The third consideration, which in most respects is a good news story, has been to do with the disease. The situation in late March was one in which many expected COVID-19 to be a catastrophe – including rapid spread of the disease and high levels of fatalities in fragile states and war zones. We haven’t really seen that happen. To be sure, we have seen outbreaks of COVID-19 in some conflict-affected regions – for example, the city of Aden in Yemenbut they have not shaken up the calculations of warring parties. In countries like Libya, the level of the disease doesn’t seem to have affected either side one way or the other.

It is possible that may change, particularly as the disease begins to surge in parts of the world that were previously spared. There seems to be a high rate of infection in Yemen, although the data is bad. We are worryingly seeing an outbreak in refugee camps in South Sudan. We may see the disease spike in coming months – indeed, infections seem to be accelerating in Africa now – and it is possible that spikes may inspire armed groups to lay down their arms temporarily. But that has not happened yet.

The fourth factor is the dysfunction of the UN Security Council. If the Secretary-General had a good idea, the Council has disgraced itself with its response to his appeal. Had the Council, at France’s suggestion, moved quickly in late March or early April to adopt a resolution endorsing the idea, that would have given it extra political credibility and nudged conflict parties to take it more seriously. It would not have resulted in world peace, but it would have firmed up and given momentum to the Secretary-General’s call.

If the Secretary-General had a good idea, the Council has disgraced itself with its response to his appeal.

Instead, what we have seen is that for about six or seven weeks, the Council was unable to agree to a resolution endorsing the ceasefire idea, not because anyone objected to the ceasefire idea, but instead because all members supported it with caveats. At first, the U.S. and Russia insisted that they be allowed to continue counter-terrorism operations, for instance. Then the U.S. and China came to a complete deadlock over whether there should be a paragraph somewhere in the resolution saying something nice about the World Health Organization (WHO). The U.S. refused to accept any language that contained even the smallest positive reference to the WHO, and the Chinese refused to accept text that did not refer to it. It got to the point that the U.S. torpedoed a resolution that all fourteen Council members had accepted, at the last moment, because it contained a small, indirect reference to the WHO.

The consequence of this great power arm wrestling is that the UN Security Council has been paralysed and has marginalised itself in this debate.
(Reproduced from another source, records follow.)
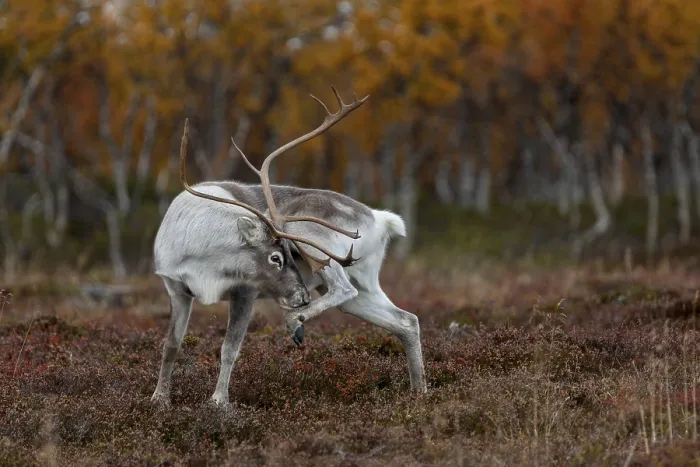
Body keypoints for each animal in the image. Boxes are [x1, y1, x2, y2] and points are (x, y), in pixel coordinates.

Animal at [150, 87, 426, 407]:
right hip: (364, 286)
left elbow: (229, 348)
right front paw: (159, 399)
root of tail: (379, 219)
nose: (301, 296)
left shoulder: (244, 291)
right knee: (406, 320)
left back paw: (296, 322)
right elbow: (171, 345)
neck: (199, 250)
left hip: (313, 240)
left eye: (293, 253)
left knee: (345, 288)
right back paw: (420, 391)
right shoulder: (177, 289)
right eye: (275, 258)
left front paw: (219, 401)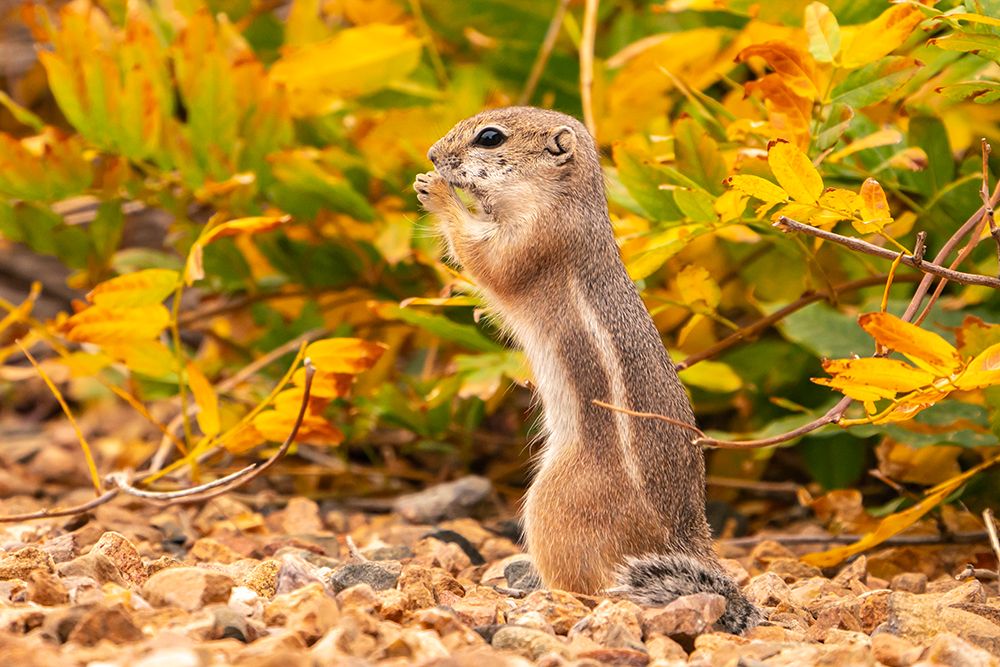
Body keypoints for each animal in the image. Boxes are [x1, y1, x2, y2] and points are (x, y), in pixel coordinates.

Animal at [414, 106, 762, 635]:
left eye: (490, 138)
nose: (433, 155)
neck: (564, 200)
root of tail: (687, 540)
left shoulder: (534, 241)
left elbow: (486, 261)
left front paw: (435, 191)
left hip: (551, 504)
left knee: (587, 586)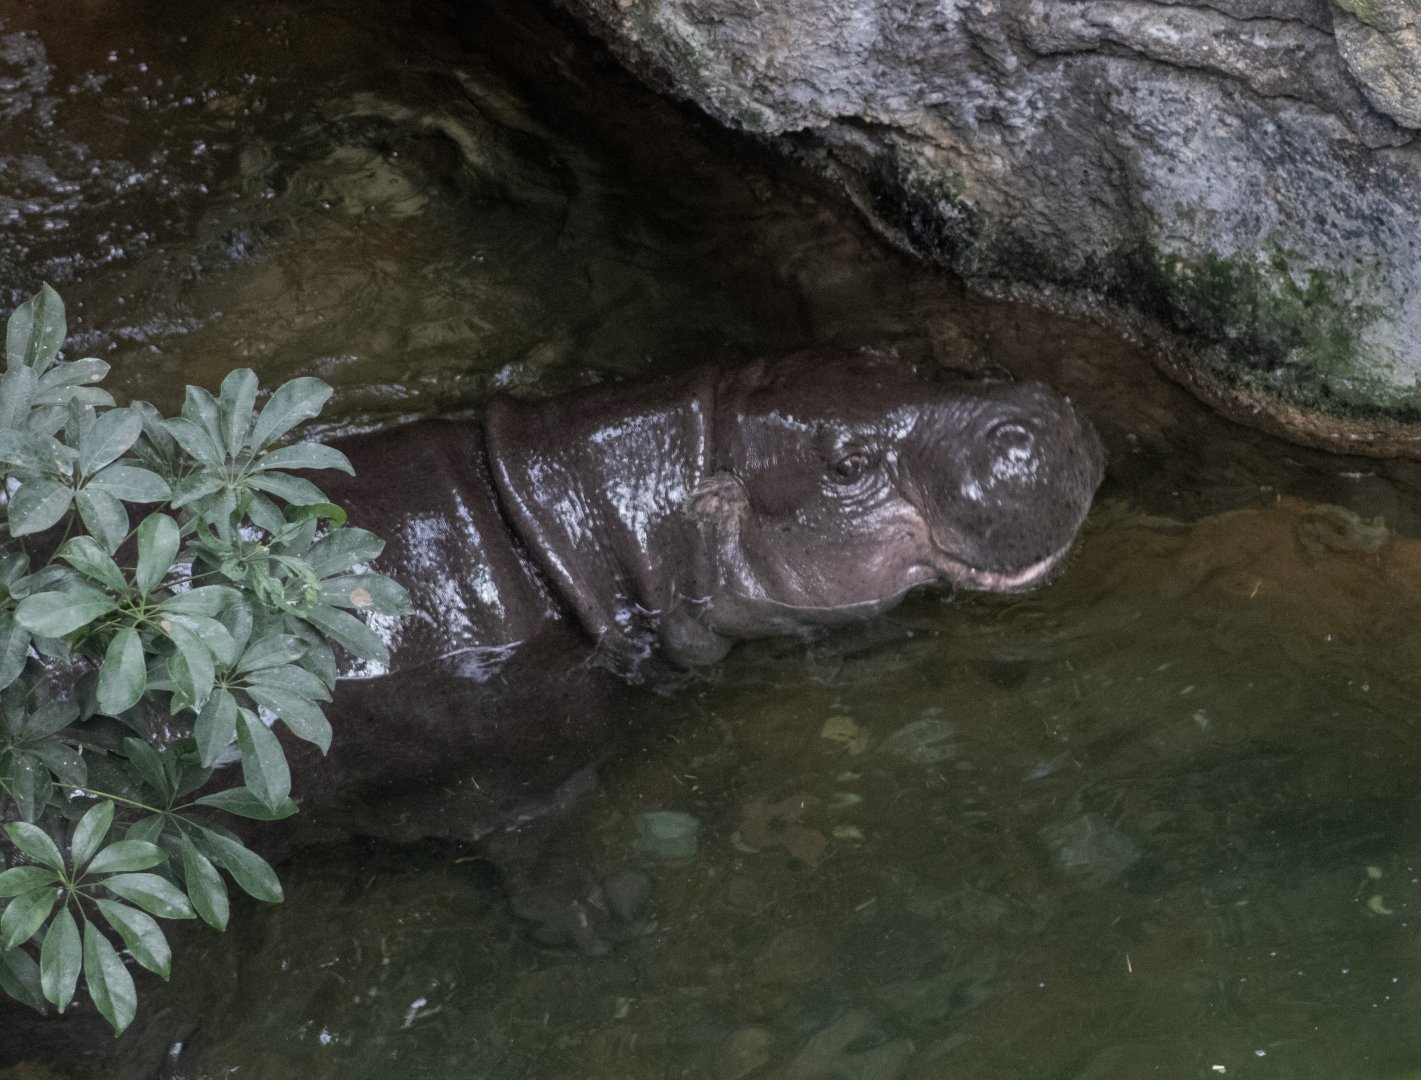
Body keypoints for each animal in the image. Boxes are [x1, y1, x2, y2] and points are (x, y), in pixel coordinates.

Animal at [283, 348, 1104, 946]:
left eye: (886, 356)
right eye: (846, 466)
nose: (1032, 410)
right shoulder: (524, 785)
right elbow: (546, 864)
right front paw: (611, 913)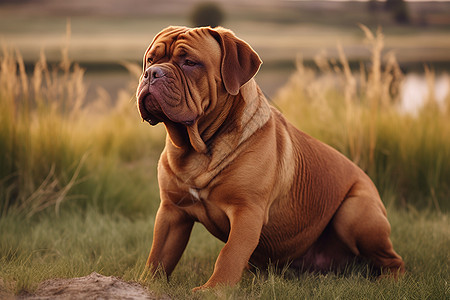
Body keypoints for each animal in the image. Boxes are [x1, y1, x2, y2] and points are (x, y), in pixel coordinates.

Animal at [135, 25, 406, 290]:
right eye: (151, 60)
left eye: (190, 62)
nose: (153, 73)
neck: (196, 148)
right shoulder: (171, 211)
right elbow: (158, 254)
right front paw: (147, 282)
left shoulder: (247, 211)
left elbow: (229, 254)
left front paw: (214, 289)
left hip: (354, 211)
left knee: (394, 260)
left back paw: (388, 279)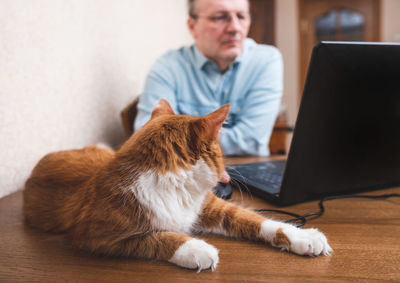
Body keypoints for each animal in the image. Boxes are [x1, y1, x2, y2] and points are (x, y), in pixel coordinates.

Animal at [23, 99, 332, 270]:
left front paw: (303, 236)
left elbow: (257, 220)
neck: (176, 189)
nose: (227, 177)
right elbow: (154, 238)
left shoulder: (210, 205)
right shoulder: (96, 235)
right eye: (220, 152)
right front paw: (196, 248)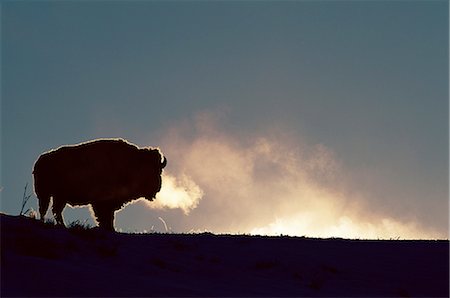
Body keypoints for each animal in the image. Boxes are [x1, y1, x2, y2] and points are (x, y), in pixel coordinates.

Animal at [33, 139, 167, 232]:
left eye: (159, 170)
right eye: (148, 170)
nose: (156, 187)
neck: (130, 164)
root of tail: (41, 160)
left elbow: (109, 217)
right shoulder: (101, 203)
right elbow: (105, 217)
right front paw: (109, 229)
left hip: (59, 197)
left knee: (55, 210)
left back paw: (62, 225)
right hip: (46, 194)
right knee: (46, 209)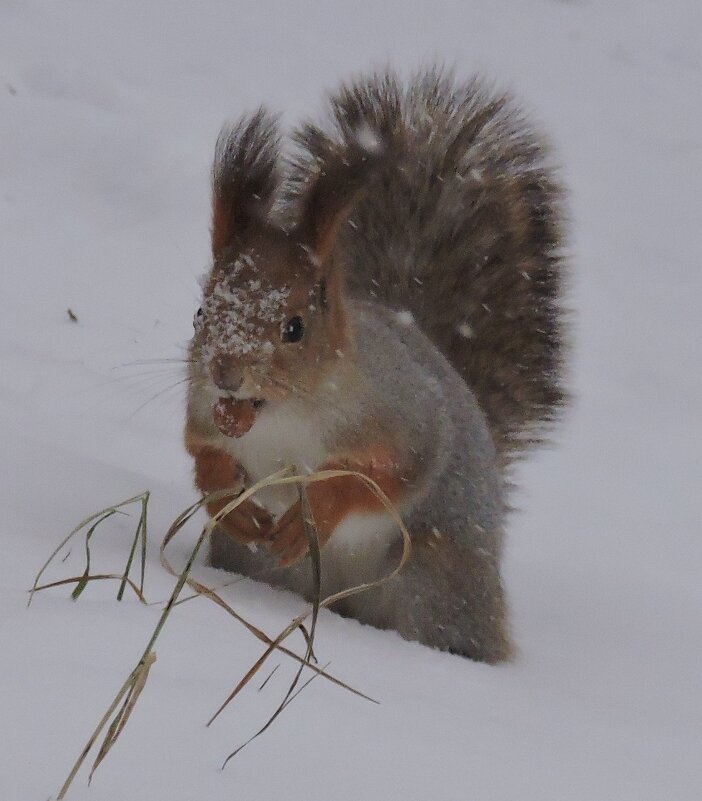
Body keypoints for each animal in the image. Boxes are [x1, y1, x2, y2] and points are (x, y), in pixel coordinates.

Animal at [186, 69, 568, 660]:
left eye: (294, 328)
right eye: (201, 310)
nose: (224, 373)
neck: (280, 414)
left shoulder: (404, 417)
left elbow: (384, 477)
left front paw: (315, 511)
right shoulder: (201, 409)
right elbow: (202, 450)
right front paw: (229, 494)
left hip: (433, 580)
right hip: (259, 564)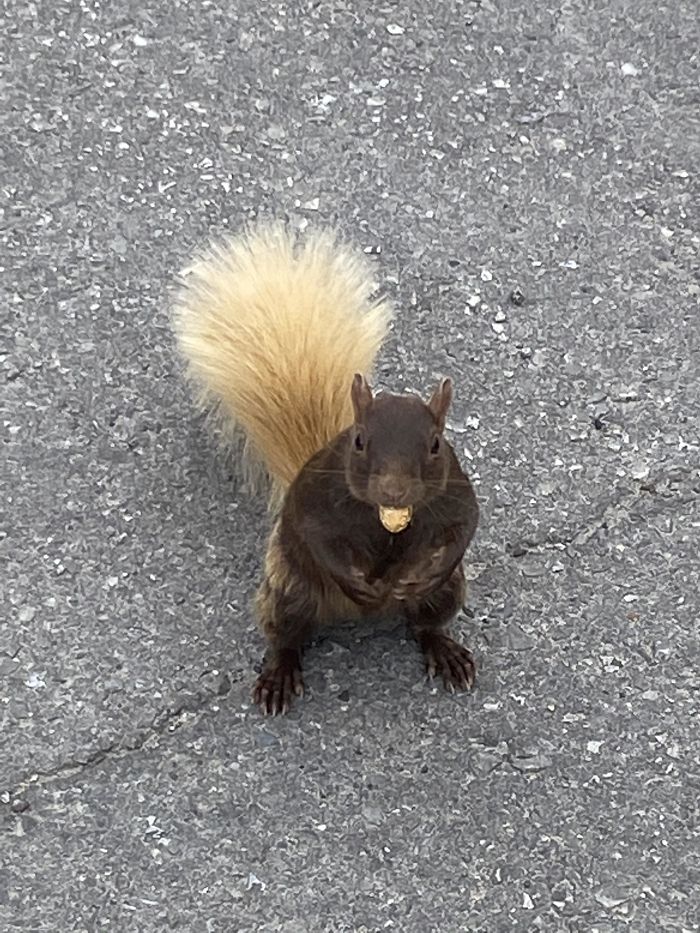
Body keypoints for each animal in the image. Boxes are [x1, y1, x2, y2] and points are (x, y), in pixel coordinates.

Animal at [173, 222, 479, 714]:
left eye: (435, 444)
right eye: (358, 440)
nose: (393, 490)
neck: (386, 522)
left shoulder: (457, 496)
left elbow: (460, 533)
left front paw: (421, 573)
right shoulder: (313, 499)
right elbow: (319, 539)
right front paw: (356, 579)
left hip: (446, 595)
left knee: (425, 625)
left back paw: (444, 650)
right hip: (287, 590)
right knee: (287, 635)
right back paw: (279, 674)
I would say also, that for those who watch the Council, it is depressing to think they can’t agree on this comparatively symbolic move, when we know that much thornier issues await, including the West Bank annexation question and the Iranian nuclear deal. If they cannot agree on a ceasefire, it is unlikely that they can agree on these issues.

Sadly, the ceasefire call is less powerful than it seemed when the Secretary-General made it. UN officials concede that the call has “fizzled”. Secretary-General Guterres has continued to push the idea but other topics, from how to manage the economic fallout of the pandemic to the fate of the nuclear deal, are likely to dominate the UN agenda in the coming months. The virus, however, may have greater staying power. It could still have severe effects on states in conflict. Politicians, diplomats and peacemakers will have to deal with its consequences for some time to come. In doing so, they will need to see if they can build more effective frameworks to prevent, pause and end violence than the ceasefire call proved to be.